With that said, the current policy does give Cuban immigrants an unfair advantage over other migrant groups in the region, but one of the valuable lessons from a half century of U.S.-Cuban migration policies is that a compassionate approach to immigration that includes permission to work legally increases the chances that newcomers will participate in the economy in dynamic ways. Cubans currently make up more over a third of Miami’s population, and since the 1980s the city has become one of the best in the country for new entrepreneurial activity.

Politically, it is not currently feasible to extend the Cuban policy to other migrants from Latin America and the Caribbean, but there are a number of alternative ways the United States can reshape its regional immigration policies. One of the major takeaways from decades of U.S. policy in the Western Hemisphere is that despite anti-immigrant sentiments at home and changes in domestic policies, migration is almost always driven by conditions abroad. If U.S. policymakers truly intend to slow regional migration, then the State Department has to repair ties with many of the Latin American and Caribbean states that it has historically taken advantage of.

Security concerns and systemic violence throughout Central America are cold reminders that without major reforms to the U.S. prison system, the country will continue to feed transnational criminal syndicates. At this point, however, the problem is far too complicated to resolve through domestic policy suggestions alone. There will have to be a coordinated dialogue between El Salvador, Guatemala, Honduras, Nicaragua, Mexico and the United States that goes beyond building more prisons or securing more police and military aid in order to bring about regional stability. Gangs in the region have become political actors that in some instances have more power than labor unions and it will be difficult to use a “mano dura” or iron-fist approach to eliminate the budding relationships between politicians and criminal organizations. With gangs like MS-13 potentially taking a bigger role in wholesale drug trafficking and bringing in unprecedented amounts of money as a result there has never been a more critical time for the United States to lead efforts toward global drug policy reform in the United Nations. The opportunity was missed at the UN Special Assembly on Drug Policy that took place this past April and it will surely come up again in the next four years.

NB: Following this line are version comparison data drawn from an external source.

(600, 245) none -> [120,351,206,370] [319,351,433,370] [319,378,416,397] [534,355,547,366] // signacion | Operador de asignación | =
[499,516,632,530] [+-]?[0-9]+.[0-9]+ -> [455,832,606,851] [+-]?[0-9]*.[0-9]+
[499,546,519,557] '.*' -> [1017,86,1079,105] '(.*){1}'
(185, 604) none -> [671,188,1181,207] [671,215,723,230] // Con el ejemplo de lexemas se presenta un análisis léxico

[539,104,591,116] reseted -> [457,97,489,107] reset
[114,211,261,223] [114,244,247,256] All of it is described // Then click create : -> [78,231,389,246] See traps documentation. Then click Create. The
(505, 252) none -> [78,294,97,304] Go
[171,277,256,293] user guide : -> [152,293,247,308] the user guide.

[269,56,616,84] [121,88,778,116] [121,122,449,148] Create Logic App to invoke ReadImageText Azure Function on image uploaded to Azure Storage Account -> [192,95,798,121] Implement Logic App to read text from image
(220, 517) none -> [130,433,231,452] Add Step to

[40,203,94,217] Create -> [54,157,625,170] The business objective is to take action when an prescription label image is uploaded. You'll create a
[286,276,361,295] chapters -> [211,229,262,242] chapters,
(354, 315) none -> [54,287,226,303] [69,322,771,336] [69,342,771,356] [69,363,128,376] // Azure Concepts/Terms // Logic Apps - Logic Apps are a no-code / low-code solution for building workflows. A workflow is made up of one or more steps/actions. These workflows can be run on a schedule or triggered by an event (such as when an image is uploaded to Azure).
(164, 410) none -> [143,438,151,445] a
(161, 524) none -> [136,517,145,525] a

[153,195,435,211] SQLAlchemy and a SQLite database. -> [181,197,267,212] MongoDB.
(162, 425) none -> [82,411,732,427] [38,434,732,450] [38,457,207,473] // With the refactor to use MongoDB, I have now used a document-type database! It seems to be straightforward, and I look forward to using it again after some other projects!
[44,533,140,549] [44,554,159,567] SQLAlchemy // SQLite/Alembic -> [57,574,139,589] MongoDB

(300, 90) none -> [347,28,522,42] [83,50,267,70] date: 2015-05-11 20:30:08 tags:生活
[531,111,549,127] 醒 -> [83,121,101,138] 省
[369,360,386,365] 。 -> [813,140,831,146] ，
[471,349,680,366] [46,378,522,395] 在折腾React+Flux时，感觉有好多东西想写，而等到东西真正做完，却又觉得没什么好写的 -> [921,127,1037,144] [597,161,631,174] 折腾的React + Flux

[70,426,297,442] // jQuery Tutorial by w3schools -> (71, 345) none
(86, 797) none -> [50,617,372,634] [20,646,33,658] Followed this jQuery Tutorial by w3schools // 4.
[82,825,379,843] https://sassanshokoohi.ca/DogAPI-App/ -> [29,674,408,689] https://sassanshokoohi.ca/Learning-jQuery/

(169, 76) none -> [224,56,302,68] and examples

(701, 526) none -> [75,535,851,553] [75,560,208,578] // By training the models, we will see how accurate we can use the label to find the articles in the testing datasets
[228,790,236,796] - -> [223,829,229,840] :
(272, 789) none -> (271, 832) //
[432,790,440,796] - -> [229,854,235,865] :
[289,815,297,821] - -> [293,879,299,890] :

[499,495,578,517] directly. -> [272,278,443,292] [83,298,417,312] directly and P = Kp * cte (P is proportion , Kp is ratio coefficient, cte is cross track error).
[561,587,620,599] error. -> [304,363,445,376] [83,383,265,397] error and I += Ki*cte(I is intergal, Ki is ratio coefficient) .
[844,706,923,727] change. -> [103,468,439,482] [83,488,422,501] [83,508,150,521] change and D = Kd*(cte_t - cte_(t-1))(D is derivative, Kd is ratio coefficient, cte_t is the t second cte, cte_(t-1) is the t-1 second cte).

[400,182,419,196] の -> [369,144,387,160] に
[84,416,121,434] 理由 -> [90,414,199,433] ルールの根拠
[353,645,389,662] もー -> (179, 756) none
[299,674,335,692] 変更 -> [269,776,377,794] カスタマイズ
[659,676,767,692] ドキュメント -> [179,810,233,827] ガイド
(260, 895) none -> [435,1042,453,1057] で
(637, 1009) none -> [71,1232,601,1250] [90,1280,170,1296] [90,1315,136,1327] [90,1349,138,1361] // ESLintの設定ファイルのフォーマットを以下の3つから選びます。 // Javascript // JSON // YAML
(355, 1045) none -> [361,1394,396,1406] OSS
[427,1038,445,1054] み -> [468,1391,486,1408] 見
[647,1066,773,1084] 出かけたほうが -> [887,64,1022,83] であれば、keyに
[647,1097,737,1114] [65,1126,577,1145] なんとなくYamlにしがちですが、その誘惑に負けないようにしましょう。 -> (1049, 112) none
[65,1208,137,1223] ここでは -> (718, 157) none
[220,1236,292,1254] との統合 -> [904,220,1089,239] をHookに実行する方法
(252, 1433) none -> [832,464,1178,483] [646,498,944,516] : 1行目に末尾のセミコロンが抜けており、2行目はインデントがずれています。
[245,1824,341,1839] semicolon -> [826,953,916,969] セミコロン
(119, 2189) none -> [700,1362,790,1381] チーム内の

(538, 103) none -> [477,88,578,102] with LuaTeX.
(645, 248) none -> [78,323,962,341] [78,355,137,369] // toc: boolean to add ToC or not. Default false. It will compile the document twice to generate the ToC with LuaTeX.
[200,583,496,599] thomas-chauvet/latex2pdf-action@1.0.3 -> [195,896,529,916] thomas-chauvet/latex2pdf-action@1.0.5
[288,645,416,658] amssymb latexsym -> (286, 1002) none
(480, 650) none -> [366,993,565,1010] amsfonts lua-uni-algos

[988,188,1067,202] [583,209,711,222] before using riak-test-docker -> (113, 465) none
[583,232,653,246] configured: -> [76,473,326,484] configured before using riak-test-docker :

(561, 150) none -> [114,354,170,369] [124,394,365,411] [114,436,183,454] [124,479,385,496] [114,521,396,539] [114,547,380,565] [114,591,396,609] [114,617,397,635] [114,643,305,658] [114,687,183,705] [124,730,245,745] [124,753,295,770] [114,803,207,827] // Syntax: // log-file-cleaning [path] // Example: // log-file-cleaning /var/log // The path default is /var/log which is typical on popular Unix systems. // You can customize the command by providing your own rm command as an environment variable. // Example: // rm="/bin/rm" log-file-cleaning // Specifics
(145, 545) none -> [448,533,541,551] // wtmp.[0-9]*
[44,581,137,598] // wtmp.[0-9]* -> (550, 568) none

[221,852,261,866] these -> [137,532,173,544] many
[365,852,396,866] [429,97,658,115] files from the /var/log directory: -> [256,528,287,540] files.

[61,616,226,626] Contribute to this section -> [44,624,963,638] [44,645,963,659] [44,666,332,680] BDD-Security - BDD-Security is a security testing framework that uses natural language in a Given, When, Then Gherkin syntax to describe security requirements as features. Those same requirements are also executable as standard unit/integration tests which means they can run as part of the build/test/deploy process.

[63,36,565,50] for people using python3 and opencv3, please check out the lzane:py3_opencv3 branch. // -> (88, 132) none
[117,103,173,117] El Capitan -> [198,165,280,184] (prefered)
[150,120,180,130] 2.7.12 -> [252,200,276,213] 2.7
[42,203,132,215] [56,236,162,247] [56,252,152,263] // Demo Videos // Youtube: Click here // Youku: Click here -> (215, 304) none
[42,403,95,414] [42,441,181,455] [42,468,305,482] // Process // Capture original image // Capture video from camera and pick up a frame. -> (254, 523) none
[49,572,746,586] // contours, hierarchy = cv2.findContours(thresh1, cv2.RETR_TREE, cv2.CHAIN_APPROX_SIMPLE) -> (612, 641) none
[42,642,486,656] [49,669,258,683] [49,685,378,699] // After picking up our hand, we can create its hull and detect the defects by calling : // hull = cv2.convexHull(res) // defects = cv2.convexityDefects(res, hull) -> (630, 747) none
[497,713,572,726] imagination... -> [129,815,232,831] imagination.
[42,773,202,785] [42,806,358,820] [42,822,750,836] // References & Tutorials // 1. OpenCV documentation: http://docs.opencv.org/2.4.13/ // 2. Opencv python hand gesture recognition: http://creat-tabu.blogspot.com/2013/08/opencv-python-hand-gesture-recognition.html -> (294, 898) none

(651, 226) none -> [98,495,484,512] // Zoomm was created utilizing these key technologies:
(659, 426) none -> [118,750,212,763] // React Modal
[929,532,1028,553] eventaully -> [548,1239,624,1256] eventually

Additionally, policies like Temporary Protected Status (TPS) are short-term tools that offer significant relief to those escaping horrific situations, but it is a designation that can be terminated at any time. It is also only applied on an extremely limited basis. Currently, TPS is limited to immigrants from thirteen countries in the whole world. For policymakers, immigration reform needs to be about more than “border security” or a “pathway to citizenship,” and should push the United States to be a cooperative regional partner. Immigration is one of the most complex and controversial issues in the current election cycle. Ironically, decades of U.S. policy is responsible for driving the so-called immigration “problem.” The upside is that the United States’ options are not limited by possibility, but rather U.S. politicians’ inability to shake their old ways of thinking.

Robert Gordon is a law student and freelance journalist based in New York City.